The four Alzheimer's disease subtypes can be identified by a computational method that incorporates genomic and tau PET imaging data, according to a study presented at the annual Society of Nuclear Medicine and Molecular Imaging (SNMMI) meeting.
Researchers led by Joyita Dutta, PhD, of the University of Massachusetts, developed an image-guided subtyping technique based on a novel clustering framework using sparse canonical correlation analysis (SCCA). In testing, their approach was able to differentiate the four subtypes, as well as to identify their top genes.
"By identifying different subtypes of Alzheimer's disease using both imaging and genomic information, researchers could gain potential new insights into the underlying biology of the disease and its progression," said Dutta, an associate professor in the university's department of biomedical engineering, in a statement from the SNMMI. "Understanding the specific genetic associations for each subtype could also lead to the development of personalized treatment approaches in the future."
The researchers utilized imaging and genomics data from 541 participants in the Alzheimer's Disease Neuroimaging Initiative (ADNI) who had received F-18 flortaucipir PET and Illumina single nucleotide polymorphisms (SNP) genotyping. Of these 541 participants, 334 were cognitively normal and 207 were cognitively impaired.
Tau PET standardized uptake value ratios were computed from 10 broad regions. In addition, SNP genotyping identified and extracted 145 genome variations. Next, the researchers jointly applied their SCCA-clustering framework to both the tau PET and genomics datasets.
The method identified medial temporal lobe (MTL)-dominant, posterior, MTL-sparing, and lateral-temporal subtypes of Alzheimer's disease. It also identified the top genes associated with each subtype, in addition to the apolipoprotein E gene (APOE) gene.
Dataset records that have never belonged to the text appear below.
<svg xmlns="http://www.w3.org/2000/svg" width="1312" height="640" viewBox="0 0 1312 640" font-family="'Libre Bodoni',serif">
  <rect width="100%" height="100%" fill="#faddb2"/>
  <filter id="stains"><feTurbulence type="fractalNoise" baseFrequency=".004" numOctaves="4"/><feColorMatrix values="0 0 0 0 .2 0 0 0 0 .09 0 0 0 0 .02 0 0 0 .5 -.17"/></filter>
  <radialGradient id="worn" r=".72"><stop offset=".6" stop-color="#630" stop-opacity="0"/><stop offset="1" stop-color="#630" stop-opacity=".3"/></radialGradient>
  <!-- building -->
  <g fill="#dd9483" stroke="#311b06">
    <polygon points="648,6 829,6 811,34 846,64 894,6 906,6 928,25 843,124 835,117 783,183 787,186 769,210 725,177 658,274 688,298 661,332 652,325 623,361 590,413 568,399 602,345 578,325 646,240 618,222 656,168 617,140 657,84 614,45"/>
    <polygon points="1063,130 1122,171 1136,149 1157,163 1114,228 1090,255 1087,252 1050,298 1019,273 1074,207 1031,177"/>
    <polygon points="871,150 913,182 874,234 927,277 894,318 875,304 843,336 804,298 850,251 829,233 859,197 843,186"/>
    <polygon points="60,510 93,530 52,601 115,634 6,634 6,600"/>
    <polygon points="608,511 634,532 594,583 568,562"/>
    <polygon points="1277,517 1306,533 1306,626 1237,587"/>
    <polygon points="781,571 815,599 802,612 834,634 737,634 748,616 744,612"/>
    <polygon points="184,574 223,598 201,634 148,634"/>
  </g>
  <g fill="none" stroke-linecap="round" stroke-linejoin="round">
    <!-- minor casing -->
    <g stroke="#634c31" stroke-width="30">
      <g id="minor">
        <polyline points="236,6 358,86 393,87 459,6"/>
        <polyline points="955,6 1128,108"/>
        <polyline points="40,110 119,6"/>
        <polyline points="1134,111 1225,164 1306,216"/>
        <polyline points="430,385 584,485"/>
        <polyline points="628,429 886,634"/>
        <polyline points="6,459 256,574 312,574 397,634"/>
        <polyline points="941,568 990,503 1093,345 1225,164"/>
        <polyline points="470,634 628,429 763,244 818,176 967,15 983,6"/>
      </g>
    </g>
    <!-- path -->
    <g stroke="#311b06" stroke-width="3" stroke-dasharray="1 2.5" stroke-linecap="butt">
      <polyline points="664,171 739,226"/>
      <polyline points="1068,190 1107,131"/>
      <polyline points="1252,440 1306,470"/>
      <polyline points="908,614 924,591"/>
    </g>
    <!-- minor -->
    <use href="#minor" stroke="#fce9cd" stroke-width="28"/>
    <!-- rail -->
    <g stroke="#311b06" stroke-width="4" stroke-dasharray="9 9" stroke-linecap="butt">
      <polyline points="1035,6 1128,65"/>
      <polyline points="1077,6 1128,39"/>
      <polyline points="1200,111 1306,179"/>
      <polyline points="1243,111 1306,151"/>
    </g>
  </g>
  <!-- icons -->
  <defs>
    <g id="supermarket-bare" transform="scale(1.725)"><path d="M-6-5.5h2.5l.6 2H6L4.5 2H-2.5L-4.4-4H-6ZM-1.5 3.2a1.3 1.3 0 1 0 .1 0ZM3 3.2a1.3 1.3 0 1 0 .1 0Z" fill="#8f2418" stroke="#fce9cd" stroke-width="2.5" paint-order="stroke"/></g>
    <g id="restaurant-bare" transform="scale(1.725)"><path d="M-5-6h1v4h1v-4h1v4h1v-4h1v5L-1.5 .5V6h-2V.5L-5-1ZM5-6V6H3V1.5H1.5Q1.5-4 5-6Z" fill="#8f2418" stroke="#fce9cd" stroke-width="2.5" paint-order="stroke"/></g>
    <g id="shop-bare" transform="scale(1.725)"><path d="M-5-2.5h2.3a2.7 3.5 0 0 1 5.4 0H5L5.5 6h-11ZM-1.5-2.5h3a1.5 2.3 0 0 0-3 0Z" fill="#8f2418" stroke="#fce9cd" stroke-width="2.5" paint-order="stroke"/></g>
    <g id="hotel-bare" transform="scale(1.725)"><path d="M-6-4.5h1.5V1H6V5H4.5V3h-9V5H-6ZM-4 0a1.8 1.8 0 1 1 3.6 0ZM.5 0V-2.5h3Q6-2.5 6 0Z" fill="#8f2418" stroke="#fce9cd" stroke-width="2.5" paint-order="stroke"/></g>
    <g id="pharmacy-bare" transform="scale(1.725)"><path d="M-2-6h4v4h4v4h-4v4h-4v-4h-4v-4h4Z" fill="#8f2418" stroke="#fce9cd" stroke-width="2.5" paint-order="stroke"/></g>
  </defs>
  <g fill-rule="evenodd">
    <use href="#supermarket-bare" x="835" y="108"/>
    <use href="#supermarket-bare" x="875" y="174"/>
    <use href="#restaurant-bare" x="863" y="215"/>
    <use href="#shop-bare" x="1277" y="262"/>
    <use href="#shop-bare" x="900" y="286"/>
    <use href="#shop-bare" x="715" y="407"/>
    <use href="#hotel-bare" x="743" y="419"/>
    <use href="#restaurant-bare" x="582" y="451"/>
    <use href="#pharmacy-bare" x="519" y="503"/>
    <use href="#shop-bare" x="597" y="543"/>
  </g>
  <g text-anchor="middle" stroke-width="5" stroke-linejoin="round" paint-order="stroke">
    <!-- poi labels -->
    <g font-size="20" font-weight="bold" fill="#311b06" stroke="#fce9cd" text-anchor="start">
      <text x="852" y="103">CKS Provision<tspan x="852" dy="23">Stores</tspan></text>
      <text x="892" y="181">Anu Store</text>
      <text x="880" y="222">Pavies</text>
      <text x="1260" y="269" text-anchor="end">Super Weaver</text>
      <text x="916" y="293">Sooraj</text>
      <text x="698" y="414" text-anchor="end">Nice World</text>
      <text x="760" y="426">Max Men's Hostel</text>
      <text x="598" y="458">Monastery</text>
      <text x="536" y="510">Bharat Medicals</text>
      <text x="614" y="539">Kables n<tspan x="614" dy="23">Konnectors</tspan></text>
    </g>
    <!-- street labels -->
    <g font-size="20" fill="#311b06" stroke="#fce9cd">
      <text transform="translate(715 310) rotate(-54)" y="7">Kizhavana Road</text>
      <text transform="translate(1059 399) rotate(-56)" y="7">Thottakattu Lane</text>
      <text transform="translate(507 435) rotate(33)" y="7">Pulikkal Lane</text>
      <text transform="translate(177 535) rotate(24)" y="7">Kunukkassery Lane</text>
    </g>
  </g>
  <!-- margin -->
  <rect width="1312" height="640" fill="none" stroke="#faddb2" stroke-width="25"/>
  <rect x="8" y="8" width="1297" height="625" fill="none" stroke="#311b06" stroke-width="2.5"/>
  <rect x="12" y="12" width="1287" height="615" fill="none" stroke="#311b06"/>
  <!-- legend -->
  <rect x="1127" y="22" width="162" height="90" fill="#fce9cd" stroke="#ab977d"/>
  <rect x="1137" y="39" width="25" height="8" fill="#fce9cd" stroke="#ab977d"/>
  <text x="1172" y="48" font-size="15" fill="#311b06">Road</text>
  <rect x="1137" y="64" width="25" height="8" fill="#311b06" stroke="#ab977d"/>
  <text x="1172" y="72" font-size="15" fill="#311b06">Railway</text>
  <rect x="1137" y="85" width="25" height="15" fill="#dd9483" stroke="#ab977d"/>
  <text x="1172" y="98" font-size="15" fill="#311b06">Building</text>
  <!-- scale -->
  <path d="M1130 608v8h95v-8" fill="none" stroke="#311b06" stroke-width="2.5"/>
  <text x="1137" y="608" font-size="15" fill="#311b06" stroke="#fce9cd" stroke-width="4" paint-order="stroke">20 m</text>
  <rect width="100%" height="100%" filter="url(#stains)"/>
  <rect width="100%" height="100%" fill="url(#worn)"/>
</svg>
"Genomics- and imaging-guided individualized subtyping is vital for Alzheimer's disease because different subtypes may also have distinct rates and profiles of cognitive decline, potentially affecting clinical trial outcomes and treatment response," Dutta said. "By combining molecular imaging information with genomics, we have created a diagnostic technique that could be truly personalized for each patient. This has potential for broad diagnostic utility across many disease types, not only Alzheimer's disease."